ПАССАЖИРСКИЙ ОТСЕК ВРЕМЯ НЕОПРЕДЕЛЕННОЕ

В пассажирском отсеке одно-единственное кресло. Барри надел шлем, накинул ремни, но замок защелкнуть не сумел. Руки его лежат на подлокотниках, спина прижата к спинке кресла.

Перегрузка растет, дышать трудно. Темные космы за иллюминаторами, трепещущий отсвет огня. Свист и рев изрыгающей пламя ракеты. Мимо иллюминаторов проносятся клочья тумана, потом их заливает голубизна, мало-помалу переходящая в лиловость, а затем в зеленые тона.

Ракета вибрирует, порой грозит войти в штопор… Барри изо всех сил старается сохранить равновесие, но по глазам видно, что он постепенно теряет над собою власть.

Головокружение, дурнота.

Вибрация усиливается, ракету швыряет из стороны в сторону… Воющий рев переходит в низкое ровное гудение.

Потом вдруг настает тишина.

Барри пробует шевельнуться.

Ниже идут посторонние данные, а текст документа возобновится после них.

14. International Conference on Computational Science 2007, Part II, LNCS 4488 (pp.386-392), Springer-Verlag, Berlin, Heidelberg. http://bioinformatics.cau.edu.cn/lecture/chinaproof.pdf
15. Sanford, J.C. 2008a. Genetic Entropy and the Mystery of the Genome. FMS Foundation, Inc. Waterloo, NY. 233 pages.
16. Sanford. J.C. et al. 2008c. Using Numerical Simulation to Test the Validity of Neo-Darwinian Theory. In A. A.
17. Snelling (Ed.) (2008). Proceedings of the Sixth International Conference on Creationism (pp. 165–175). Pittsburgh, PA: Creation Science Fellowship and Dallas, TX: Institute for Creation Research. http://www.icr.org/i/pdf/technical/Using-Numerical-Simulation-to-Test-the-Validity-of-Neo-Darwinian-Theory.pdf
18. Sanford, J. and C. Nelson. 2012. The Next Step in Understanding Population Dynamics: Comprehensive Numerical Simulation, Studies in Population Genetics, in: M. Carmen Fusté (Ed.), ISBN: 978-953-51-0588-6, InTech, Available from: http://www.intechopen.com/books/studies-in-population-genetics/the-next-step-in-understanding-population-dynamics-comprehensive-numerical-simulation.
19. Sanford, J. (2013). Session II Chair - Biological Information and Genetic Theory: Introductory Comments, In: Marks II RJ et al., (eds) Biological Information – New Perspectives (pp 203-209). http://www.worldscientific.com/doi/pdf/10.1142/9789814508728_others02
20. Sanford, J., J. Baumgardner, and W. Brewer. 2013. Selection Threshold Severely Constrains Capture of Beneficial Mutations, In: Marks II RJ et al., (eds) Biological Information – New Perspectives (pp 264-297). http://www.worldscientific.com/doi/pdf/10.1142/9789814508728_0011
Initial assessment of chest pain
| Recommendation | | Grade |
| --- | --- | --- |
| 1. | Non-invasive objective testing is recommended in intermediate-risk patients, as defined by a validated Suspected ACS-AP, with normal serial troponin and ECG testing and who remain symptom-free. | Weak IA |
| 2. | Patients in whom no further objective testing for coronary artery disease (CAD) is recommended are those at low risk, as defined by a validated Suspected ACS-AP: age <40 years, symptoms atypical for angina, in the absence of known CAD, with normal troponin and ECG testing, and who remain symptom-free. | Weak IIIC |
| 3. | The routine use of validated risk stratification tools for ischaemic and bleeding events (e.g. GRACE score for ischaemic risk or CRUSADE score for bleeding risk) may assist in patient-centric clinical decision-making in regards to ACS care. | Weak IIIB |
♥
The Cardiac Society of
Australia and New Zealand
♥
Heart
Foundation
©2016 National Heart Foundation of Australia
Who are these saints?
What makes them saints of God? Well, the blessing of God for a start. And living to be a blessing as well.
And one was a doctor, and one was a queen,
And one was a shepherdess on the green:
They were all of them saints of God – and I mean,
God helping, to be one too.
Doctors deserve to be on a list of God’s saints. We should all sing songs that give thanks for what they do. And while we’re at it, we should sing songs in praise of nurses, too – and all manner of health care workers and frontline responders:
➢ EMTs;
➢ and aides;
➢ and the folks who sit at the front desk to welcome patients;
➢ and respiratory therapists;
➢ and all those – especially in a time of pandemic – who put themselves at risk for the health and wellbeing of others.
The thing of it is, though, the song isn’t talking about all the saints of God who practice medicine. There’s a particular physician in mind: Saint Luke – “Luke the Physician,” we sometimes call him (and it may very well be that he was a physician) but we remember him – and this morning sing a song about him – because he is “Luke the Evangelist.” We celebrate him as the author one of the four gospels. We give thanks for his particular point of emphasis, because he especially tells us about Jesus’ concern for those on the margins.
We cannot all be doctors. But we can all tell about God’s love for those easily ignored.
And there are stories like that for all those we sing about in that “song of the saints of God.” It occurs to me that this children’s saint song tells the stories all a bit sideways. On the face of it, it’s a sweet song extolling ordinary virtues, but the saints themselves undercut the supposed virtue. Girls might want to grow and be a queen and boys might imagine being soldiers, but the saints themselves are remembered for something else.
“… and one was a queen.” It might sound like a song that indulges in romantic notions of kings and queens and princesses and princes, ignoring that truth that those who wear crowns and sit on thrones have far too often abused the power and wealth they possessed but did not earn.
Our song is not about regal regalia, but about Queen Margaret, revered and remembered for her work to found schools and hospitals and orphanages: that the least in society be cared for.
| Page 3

Высвобождаясь из ремней, напряженно смотрит в иллюминатор. Он слегка сбит с толку: ему кажется, что ракета утопает в голубовато-зеленом свечении, полном пляшущих бликов. Выпутавшись наконец из ремней и сняв шлем, он подходит к иллюминатору: голубовато-зеленое свечение словно бы уходит в бесконечность, наверху смутная зыбь пронизанного светом пространства, внизу спокойная, темная синева… А потом вдруг подплывает стайка рыбешек, замирает перед стеклом — на мгновение Барри заглядывает в безучастные глаза рыб, — потом молниеносный поворот, и стайка исчезает.

Сомнений нет-он под водой, вероятно в море. Барри отрывает взгляд от нежданного зрелища, открывшегося ему, возвращается к креслу. Снова надевает шлем, накидывает ремни… Затем нажимает стартовую кнопку на приборной панели. Вода снаружи начинает бурлить. Вскипает пеной, потом белый туман и вновь вибрации корпуса. Тем не менее все чуточку иное… более расплывчатое, нереальное… быть может, просто сознание мутнеет от психических и физических нагрузок. Барри встряхивает головой, точно отбрасывая возникающие сомнения. Шумы теперь напоминают скорее музыку, чем рев двигателей.

Смятение, отчаянные попытки упорядочить хаос впечатлений. Барри борется с дурнотой. Временами голова его падает на грудь, но он снова и снова переламывает себя. Всеми силами заставляет себя очнуться. Испуганно вздрагивает-рядом с ним еще двое. Откуда-то появились еще два кресла-слева Гас, справа Ютта. Столь же необъяснимым образом исчезли узкие иллюминаторы пассажирского отсека. Вместо них выпуклые обзорные экраны космического корабля. И вот они уже парят над изрытым кратерами ландшафтом, местами видны дымящие конусы вулканов. Корабль скользит в пространстве, горы понижаются, переходят в широкие долины. Мягкое покачивание, голова кружится совсем чуть-чуть.

Медленное снижение-спокойно и плавно. Тихий шорох разреженного воздуха, корабль вошел в атмосферу.

Внизу отлогие холмы, луга, поля, ряды тополей, крытые соломой крестьянские дома, волы в упряжке, дети, играющие у колодца, стада овец в дубовых рощах, пастушата с посохами, девушки в пышных юбках, запрокидывают головы, глядят из-под руки, приветственно машут… Внезапно наступает удивительная ясность мысля.

Барри. Все это неправда, Гас, я знаю.

Гас неподвижно смотрит на него.

Барри. Зачем ты это делаешь, Гас? Это же обман! Ты эксплуатируешь людей, больше того, крадешь у них достоинство! Лишаешь их воли, выставляешь на посмешище!